OK thanks @fehiepsi, I’ve made some progress again. Firstly, it seems that the infinite loop issue with NUTS was resolved by turning progress_bar=True on. Strangely…
Then regarding the minimal example to reproduce the forward mode differentiation error. The last line should cause the error.
import jax
import jax.numpy as jnp
from jax import ops, random
import numpy as np
from jax.experimental.ode import odeint
import numpyro
import numpyro.distributions as dist
from numpyro.infer.autoguide import AutoLaplaceApproximation
from numpyro.infer import SVI, Trace_ELBO
def dy_dt(z, t, A):
return jnp.matmul(A, z)
def model(data, ts, ind_mat):
theta = numpyro.sample("theta", dist.Normal(loc=jnp.array([0.] * 2),
scale=jnp.array([1.0]) * 2),)
A = jnp.array(np.zeros([ind_mat.shape[0], ind_mat.shape[1]]))
A = ops.index_update(A, ind_mat, theta)
y_pred = odeint(dy_dt, fake_data[0], ts, A, rtol=1e-6, atol=1e-5, mxstep=1000)
sigma = numpyro.sample("sigma", dist.LogNormal(-1, 1).expand([2]))
numpyro.sample("y_pred", dist.Normal(y_pred[1:], sigma), obs=fake_data[1:])
def get_MAP(data, ts, ind_mat):
optimizer = numpyro.optim.Minimize(method="BFGS")
guide = AutoLaplaceApproximation(model)
svi = SVI(model, guide, optimizer, loss=Trace_ELBO())
init_state = svi.init(random.PRNGKey(0), data, ts, ind_mat)
optimal_state, loss = svi.update(init_state, data, ts, ind_mat)
params = svi.get_params(optimal_state)
return params, guide, svi, optimal_state, loss
ts = jnp.array(list(np.linspace(0, 240, 81)))
y_init = jnp.array([-0.06, -0.01])
K = jnp.array([[ 0., 0.01],
[ 0.01, 0.]])
ind_mat = (K != 0)
fake_data = odeint(dy_dt, y_init, ts, K)
params, guide, svi, optimal_state, loss = get_MAP(fake_data, ts, ind_mat)
print(params)
print(guide.quantiles(params, 0.91))
infinite loop issue with NUTS was resolved by turning progress_bar=True
This is likely an XLA issue, which is sometimes very slow in some systems.

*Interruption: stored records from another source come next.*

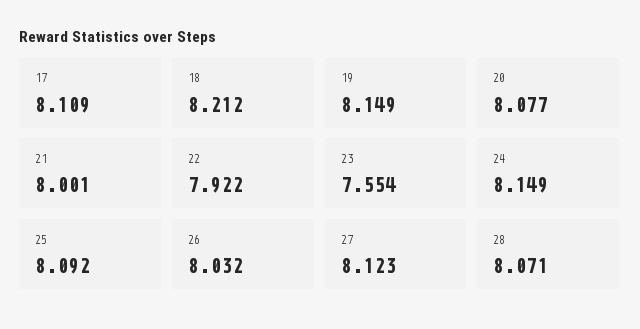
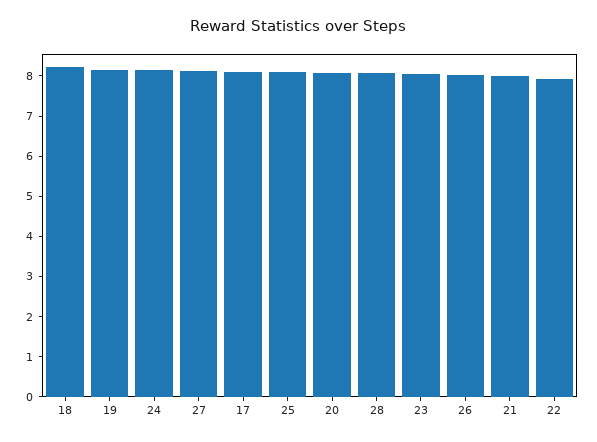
  {
    "17": 8.109,
    "18": 8.212,
    "19": 8.149,
    "20": 8.077,
    "21": 8.001,
    "22": 7.922,
-   "23": 7.554,
+   "23": 8,
    "24": 8.149,
    "25": 8.092,
    "26": 8.032,
    "27": 8.123,
    "28": 8.071
  }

The last line should cause the error.
This seems to be fixed in this pr. You can test it with
!pip install -q git+https://github.com/pyro-ppl/numpyro.git@refs/pull/1196/head
guide = AutoLaplaceApproximation(model,
get_precision=lambda f: jax.jacobian(jax.jacobian(f)))

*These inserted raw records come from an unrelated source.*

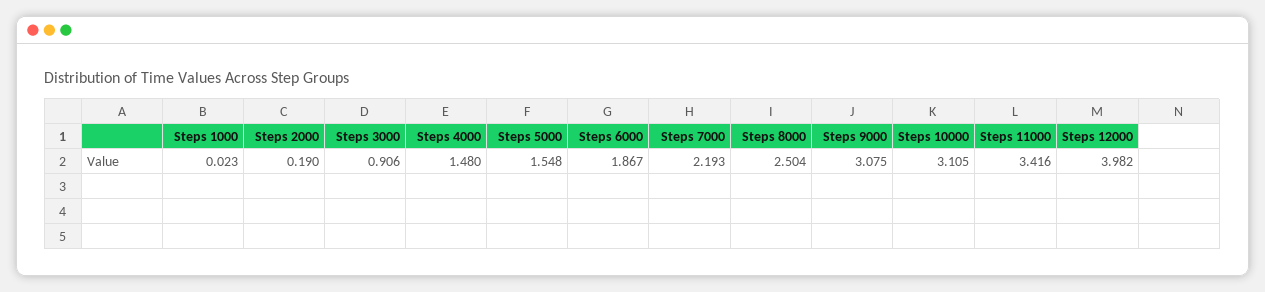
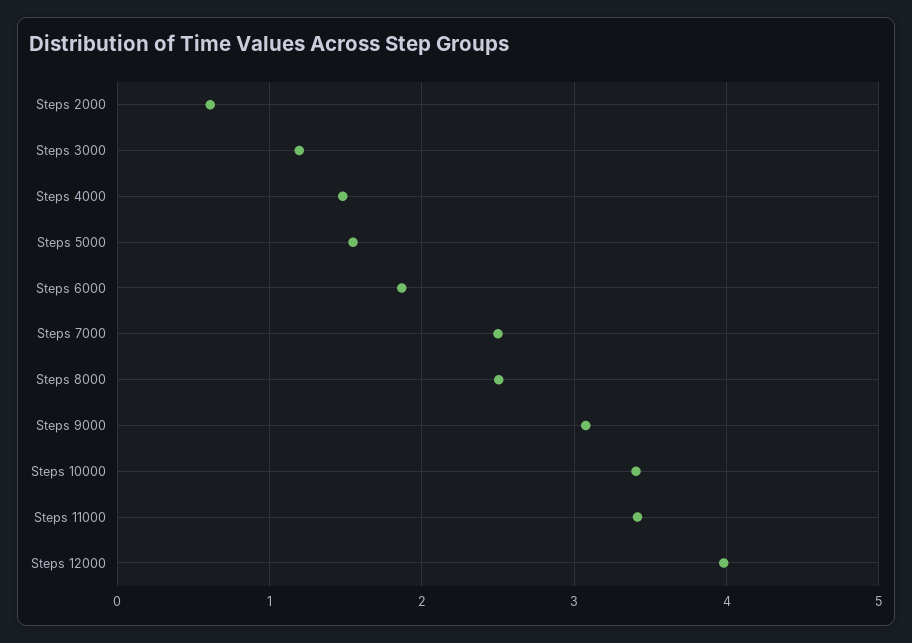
  {
-   "Steps 1000": 0.023,
-   "Steps 2000": 0.19,
+   "Steps 2000": 0.6,
-   "Steps 3000": 0.906,
+   "Steps 3000": 1.2,
    "Steps 4000": 1.48,
    "Steps 5000": 1.548,
    "Steps 6000": 1.867,
-   "Steps 7000": 2.193,
+   "Steps 7000": 2.5,
    "Steps 8000": 2.504,
    "Steps 9000": 3.075,
-   "Steps 10000": 3.105,
+   "Steps 10000": 3.4,
    "Steps 11000": 3.416,
    "Steps 12000": 3.982
  }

Thanks! Nice that it was already fixed.
Sorry for this extremely noob question but: the first line is meant to pull the fixed numpyro version, right? So I run that in terminal, and then in my model when I assign the guide I add the get_precision setting?
!pip install -q git+https://github.com/pyro-ppl/numpyro.git@refs/pull/1196/head
I’m asking because when I do run this line in terminal it installs a few requirements but does not allow me to use “get_precision”
It tells me:
TypeError: __init__() got an unexpected keyword argument 'get_precision'
That’s right, I tested it with colab but not sure if the installation command works with terminal. You might want to uninstall numpyro first and remove the -q option to get more info messages.
thanks @fehiepsi , I also got it to work with colab! excellent.
I guess even this long thread can come to an end . Btw, did you notice anything odd about my code, as I haven’t been able to find the parameters back that I create the toy data with (also if I do repeated updates, or use svi.run() instead.
I think you can use svi.run
. Your code looks great to me. FYI, when the pr (which is under reviewed) is merged, get_precision
name/pattern can be changed so pls follow the description in the docs.